▶ [Assigned task 1] List the labels of the configurations in the comparison that opens the decision-tree excerpt.
▶ [Assigned task 2] Rewrite the decision-tree excerpt from "Decision trees are" to "extra = 101)", putting "extreme observation" in place of "outlier".
### Excerpt ###
Reading the comparison:

  • No restriction — the tree carves out tiny rectangular pockets, memorizing every training point. Every wrinkle in the boundary is noise being fit.
  • max_depth = 2 — only 2 levels of splits. Very simple, may underfit complex patterns.
  • minsplit = 30 — refuses to split any node with fewer than 30 samples. Reduces fragmentation.
  • Balanced — combines a small cp penalty with a minimum split count. Usually the best practical approach.

Part 6: Instability — A Key Limitation

Decision trees are highly sensitive to small changes in the training data. Remove a single outlier, and you may get a completely different tree structure. This is called instability, and it is one of the most important limitations to understand.

par(mfrow = c(1, 2))

# Original iris tree
tree_original <- rpart(Species ~ Petal.Length + Petal.Width,
                       data = iris, method = "class")
rpart.plot(tree_original, main = "Original Iris Tree\n(all 150 flowers)",
           box.palette = "auto", extra = 101)
### The data ###
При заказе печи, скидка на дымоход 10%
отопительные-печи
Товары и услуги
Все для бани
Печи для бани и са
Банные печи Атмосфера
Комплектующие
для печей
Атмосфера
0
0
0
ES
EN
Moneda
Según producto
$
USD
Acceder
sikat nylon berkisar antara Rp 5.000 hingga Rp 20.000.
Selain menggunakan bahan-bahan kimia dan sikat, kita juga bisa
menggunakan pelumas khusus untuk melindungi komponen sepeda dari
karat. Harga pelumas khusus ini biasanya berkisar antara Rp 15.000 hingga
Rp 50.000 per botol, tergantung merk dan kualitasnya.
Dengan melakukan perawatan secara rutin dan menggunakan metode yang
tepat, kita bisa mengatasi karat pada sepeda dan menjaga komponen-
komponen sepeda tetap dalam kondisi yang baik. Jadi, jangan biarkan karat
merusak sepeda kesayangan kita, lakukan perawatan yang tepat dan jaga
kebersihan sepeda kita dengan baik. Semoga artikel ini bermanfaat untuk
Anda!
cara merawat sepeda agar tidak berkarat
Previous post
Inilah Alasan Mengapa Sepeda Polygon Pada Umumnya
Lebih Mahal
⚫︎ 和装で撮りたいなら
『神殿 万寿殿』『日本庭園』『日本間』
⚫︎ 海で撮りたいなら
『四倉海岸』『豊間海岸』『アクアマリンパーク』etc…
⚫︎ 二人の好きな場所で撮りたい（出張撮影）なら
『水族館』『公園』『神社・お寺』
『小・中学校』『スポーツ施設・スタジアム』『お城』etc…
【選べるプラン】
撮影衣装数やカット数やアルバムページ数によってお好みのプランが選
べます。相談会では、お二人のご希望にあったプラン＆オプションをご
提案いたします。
###
▶ [Expected answer 1] No restriction; max_depth = 2; minsplit = 30; Balanced

▶ [Expected answer 2]
Decision trees are highly sensitive to small changes in the training data. Remove a single extreme observation, and you may get a completely different tree structure. This is called instability, and it is one of the most important limitations to understand.

par(mfrow = c(1, 2))

# Original iris tree
tree_original <- rpart(Species ~ Petal.Length + Petal.Width,
                       data = iris, method = "class")
rpart.plot(tree_original, main = "Original Iris Tree\n(all 150 flowers)",
           box.palette = "auto", extra = 101)